Exercise aim: Keep the images out while you retype all of the data exactly.

Dataset extract:
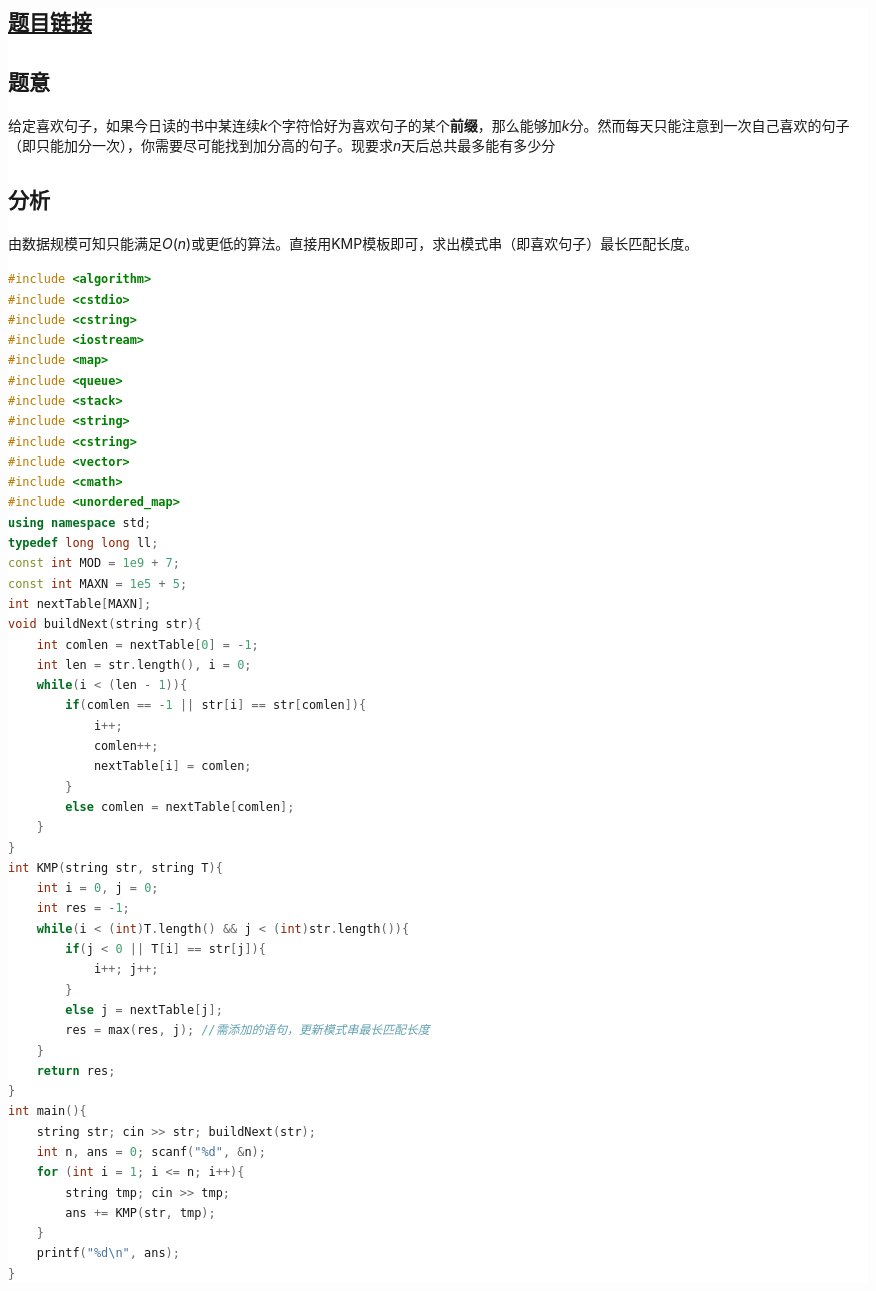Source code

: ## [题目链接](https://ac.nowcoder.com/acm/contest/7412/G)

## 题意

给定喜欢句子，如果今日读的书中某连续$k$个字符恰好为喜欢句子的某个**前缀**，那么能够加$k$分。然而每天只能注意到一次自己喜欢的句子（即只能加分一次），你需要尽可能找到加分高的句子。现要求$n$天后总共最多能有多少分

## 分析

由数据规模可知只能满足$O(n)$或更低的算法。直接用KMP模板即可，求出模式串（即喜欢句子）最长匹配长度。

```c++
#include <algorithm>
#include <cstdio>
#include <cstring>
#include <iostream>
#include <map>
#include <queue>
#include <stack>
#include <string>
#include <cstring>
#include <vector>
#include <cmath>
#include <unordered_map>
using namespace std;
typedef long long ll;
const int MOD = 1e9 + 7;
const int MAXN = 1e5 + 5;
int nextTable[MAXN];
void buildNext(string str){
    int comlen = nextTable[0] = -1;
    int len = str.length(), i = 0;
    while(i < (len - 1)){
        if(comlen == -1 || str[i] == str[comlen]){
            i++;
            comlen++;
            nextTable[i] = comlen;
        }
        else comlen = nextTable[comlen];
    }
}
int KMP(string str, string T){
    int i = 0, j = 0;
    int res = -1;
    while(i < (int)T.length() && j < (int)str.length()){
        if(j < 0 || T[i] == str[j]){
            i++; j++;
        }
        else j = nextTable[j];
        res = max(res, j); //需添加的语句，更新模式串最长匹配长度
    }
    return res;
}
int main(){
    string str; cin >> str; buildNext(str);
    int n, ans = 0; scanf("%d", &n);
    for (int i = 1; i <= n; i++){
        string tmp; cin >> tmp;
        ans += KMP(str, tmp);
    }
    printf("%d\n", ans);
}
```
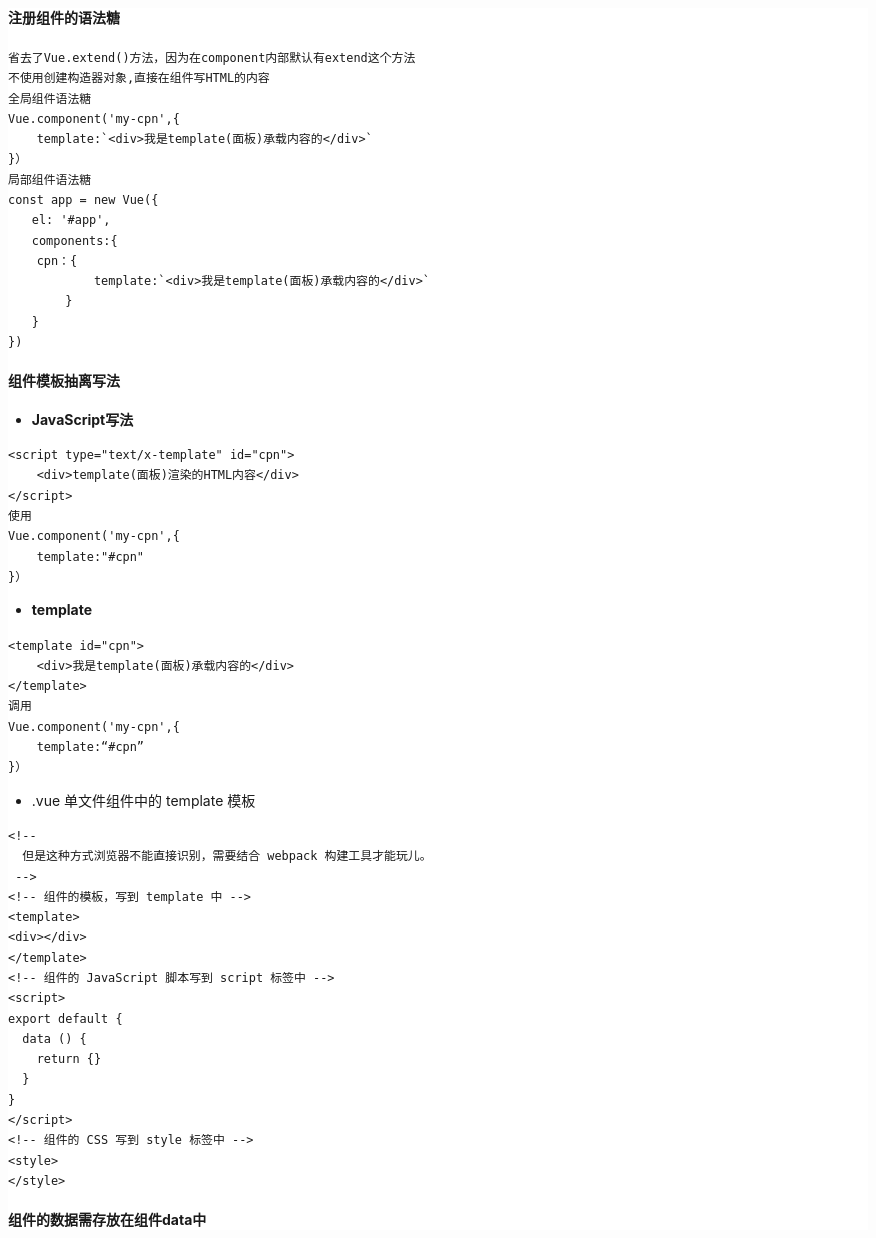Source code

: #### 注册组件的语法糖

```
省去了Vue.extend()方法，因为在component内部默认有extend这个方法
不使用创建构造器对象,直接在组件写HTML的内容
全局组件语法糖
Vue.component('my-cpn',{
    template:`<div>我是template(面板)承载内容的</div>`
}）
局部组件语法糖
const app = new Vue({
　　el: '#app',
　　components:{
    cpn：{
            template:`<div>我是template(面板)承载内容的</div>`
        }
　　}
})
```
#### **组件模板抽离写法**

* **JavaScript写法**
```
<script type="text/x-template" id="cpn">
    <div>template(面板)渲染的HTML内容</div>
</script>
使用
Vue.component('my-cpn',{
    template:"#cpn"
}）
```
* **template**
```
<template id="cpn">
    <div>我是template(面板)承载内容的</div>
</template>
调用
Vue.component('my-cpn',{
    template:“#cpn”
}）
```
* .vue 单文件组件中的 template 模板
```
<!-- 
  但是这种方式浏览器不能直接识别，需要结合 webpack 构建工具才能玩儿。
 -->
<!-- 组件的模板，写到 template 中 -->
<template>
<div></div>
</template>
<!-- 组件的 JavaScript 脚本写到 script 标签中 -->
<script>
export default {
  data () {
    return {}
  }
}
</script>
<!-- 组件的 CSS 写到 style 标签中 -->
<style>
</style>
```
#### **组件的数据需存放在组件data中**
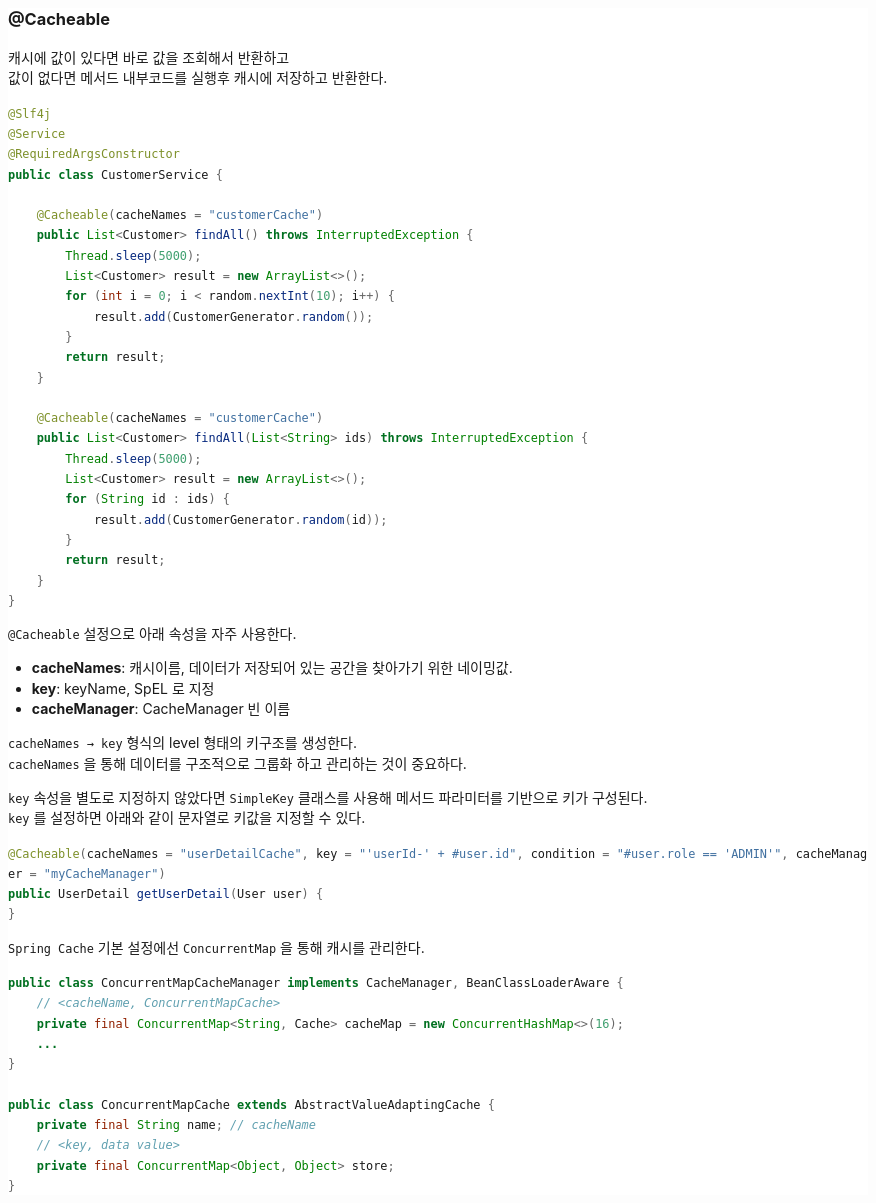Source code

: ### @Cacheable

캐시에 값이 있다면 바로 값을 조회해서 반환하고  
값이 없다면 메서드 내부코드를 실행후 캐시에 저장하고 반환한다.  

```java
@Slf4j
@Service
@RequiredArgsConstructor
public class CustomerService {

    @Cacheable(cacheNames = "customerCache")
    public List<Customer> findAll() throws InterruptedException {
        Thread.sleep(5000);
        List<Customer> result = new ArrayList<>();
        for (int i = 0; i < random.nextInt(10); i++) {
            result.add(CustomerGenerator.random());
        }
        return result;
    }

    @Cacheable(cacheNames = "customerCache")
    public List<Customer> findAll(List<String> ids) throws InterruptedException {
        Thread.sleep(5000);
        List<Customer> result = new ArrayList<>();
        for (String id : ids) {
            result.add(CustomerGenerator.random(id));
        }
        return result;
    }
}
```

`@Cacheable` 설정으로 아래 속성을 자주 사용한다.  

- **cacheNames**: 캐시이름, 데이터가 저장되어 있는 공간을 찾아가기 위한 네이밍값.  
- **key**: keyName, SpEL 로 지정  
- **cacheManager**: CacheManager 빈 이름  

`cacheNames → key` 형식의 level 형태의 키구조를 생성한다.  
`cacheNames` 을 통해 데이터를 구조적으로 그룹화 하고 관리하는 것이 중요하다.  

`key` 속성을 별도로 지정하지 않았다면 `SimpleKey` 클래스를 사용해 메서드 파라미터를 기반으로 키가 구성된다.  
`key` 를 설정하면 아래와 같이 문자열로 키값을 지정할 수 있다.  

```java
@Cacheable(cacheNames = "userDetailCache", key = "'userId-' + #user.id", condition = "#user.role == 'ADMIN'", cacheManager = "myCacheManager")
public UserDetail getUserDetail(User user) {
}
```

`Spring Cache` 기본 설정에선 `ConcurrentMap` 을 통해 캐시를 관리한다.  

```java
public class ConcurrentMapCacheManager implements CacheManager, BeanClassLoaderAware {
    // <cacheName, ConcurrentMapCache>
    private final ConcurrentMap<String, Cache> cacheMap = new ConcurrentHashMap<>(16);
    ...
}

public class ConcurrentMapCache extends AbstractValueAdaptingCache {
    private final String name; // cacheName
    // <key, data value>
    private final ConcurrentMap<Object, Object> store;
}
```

Reply to the exercise:
Source code

: ## [题目链接](https://ac.nowcoder.com/acm/contest/7412/G)

## 题意

给定喜欢句子，如果今日读的书中某连续$k$个字符恰好为喜欢句子的某个**前缀**，那么能够加$k$分。然而每天只能注意到一次自己喜欢的句子（即只能加分一次），你需要尽可能找到加分高的句子。现要求$n$天后总共最多能有多少分

## 分析

由数据规模可知只能满足$O(n)$或更低的算法。直接用KMP模板即可，求出模式串（即喜欢句子）最长匹配长度。

```c++
#include <algorithm>
#include <cstdio>
#include <cstring>
#include <iostream>
#include <map>
#include <queue>
#include <stack>
#include <string>
#include <cstring>
#include <vector>
#include <cmath>
#include <unordered_map>
using namespace std;
typedef long long ll;
const int MOD = 1e9 + 7;
const int MAXN = 1e5 + 5;
int nextTable[MAXN];
void buildNext(string str){
    int comlen = nextTable[0] = -1;
    int len = str.length(), i = 0;
    while(i < (len - 1)){
        if(comlen == -1 || str[i] == str[comlen]){
            i++;
            comlen++;
            nextTable[i] = comlen;
        }
        else comlen = nextTable[comlen];
    }
}
int KMP(string str, string T){
    int i = 0, j = 0;
    int res = -1;
    while(i < (int)T.length() && j < (int)str.length()){
        if(j < 0 || T[i] == str[j]){
            i++; j++;
        }
        else j = nextTable[j];
        res = max(res, j); //需添加的语句，更新模式串最长匹配长度
    }
    return res;
}
int main(){
    string str; cin >> str; buildNext(str);
    int n, ans = 0; scanf("%d", &n);
    for (int i = 1; i <= n; i++){
        string tmp; cin >> tmp;
        ans += KMP(str, tmp);
    }
    printf("%d\n", ans);
}
```
Source code

: #### 注册组件的语法糖

```
省去了Vue.extend()方法，因为在component内部默认有extend这个方法
不使用创建构造器对象,直接在组件写HTML的内容
全局组件语法糖
Vue.component('my-cpn',{
    template:`<div>我是template(面板)承载内容的</div>`
}）
局部组件语法糖
const app = new Vue({
　　el: '#app',
　　components:{
    cpn：{
            template:`<div>我是template(面板)承载内容的</div>`
        }
　　}
})
```
#### **组件模板抽离写法**

* **JavaScript写法**
```
<script type="text/x-template" id="cpn">
    <div>template(面板)渲染的HTML内容</div>
</script>
使用
Vue.component('my-cpn',{
    template:"#cpn"
}）
```
* **template**
```
<template id="cpn">
    <div>我是template(面板)承载内容的</div>
</template>
调用
Vue.component('my-cpn',{
    template:“#cpn”
}）
```
* .vue 单文件组件中的 template 模板
```
<!-- 
  但是这种方式浏览器不能直接识别，需要结合 webpack 构建工具才能玩儿。
 -->
<!-- 组件的模板，写到 template 中 -->
<template>
<div></div>
</template>
<!-- 组件的 JavaScript 脚本写到 script 标签中 -->
<script>
export default {
  data () {
    return {}
  }
}
</script>
<!-- 组件的 CSS 写到 style 标签中 -->
<style>
</style>
```
#### **组件的数据需存放在组件data中**
Source code

: ### @Cacheable

캐시에 값이 있다면 바로 값을 조회해서 반환하고  
값이 없다면 메서드 내부코드를 실행후 캐시에 저장하고 반환한다.  

```java
@Slf4j
@Service
@RequiredArgsConstructor
public class CustomerService {

    @Cacheable(cacheNames = "customerCache")
    public List<Customer> findAll() throws InterruptedException {
        Thread.sleep(5000);
        List<Customer> result = new ArrayList<>();
        for (int i = 0; i < random.nextInt(10); i++) {
            result.add(CustomerGenerator.random());
        }
        return result;
    }

    @Cacheable(cacheNames = "customerCache")
    public List<Customer> findAll(List<String> ids) throws InterruptedException {
        Thread.sleep(5000);
        List<Customer> result = new ArrayList<>();
        for (String id : ids) {
            result.add(CustomerGenerator.random(id));
        }
        return result;
    }
}
```

`@Cacheable` 설정으로 아래 속성을 자주 사용한다.  

- **cacheNames**: 캐시이름, 데이터가 저장되어 있는 공간을 찾아가기 위한 네이밍값.  
- **key**: keyName, SpEL 로 지정  
- **cacheManager**: CacheManager 빈 이름  

`cacheNames → key` 형식의 level 형태의 키구조를 생성한다.  
`cacheNames` 을 통해 데이터를 구조적으로 그룹화 하고 관리하는 것이 중요하다.  

`key` 속성을 별도로 지정하지 않았다면 `SimpleKey` 클래스를 사용해 메서드 파라미터를 기반으로 키가 구성된다.  
`key` 를 설정하면 아래와 같이 문자열로 키값을 지정할 수 있다.  

```java
@Cacheable(cacheNames = "userDetailCache", key = "'userId-' + #user.id", condition = "#user.role == 'ADMIN'", cacheManager = "myCacheManager")
public UserDetail getUserDetail(User user) {
}
```

`Spring Cache` 기본 설정에선 `ConcurrentMap` 을 통해 캐시를 관리한다.  

```java
public class ConcurrentMapCacheManager implements CacheManager, BeanClassLoaderAware {
    // <cacheName, ConcurrentMapCache>
    private final ConcurrentMap<String, Cache> cacheMap = new ConcurrentHashMap<>(16);
    ...
}

public class ConcurrentMapCache extends AbstractValueAdaptingCache {
    private final String name; // cacheName
    // <key, data value>
    private final ConcurrentMap<Object, Object> store;
}
```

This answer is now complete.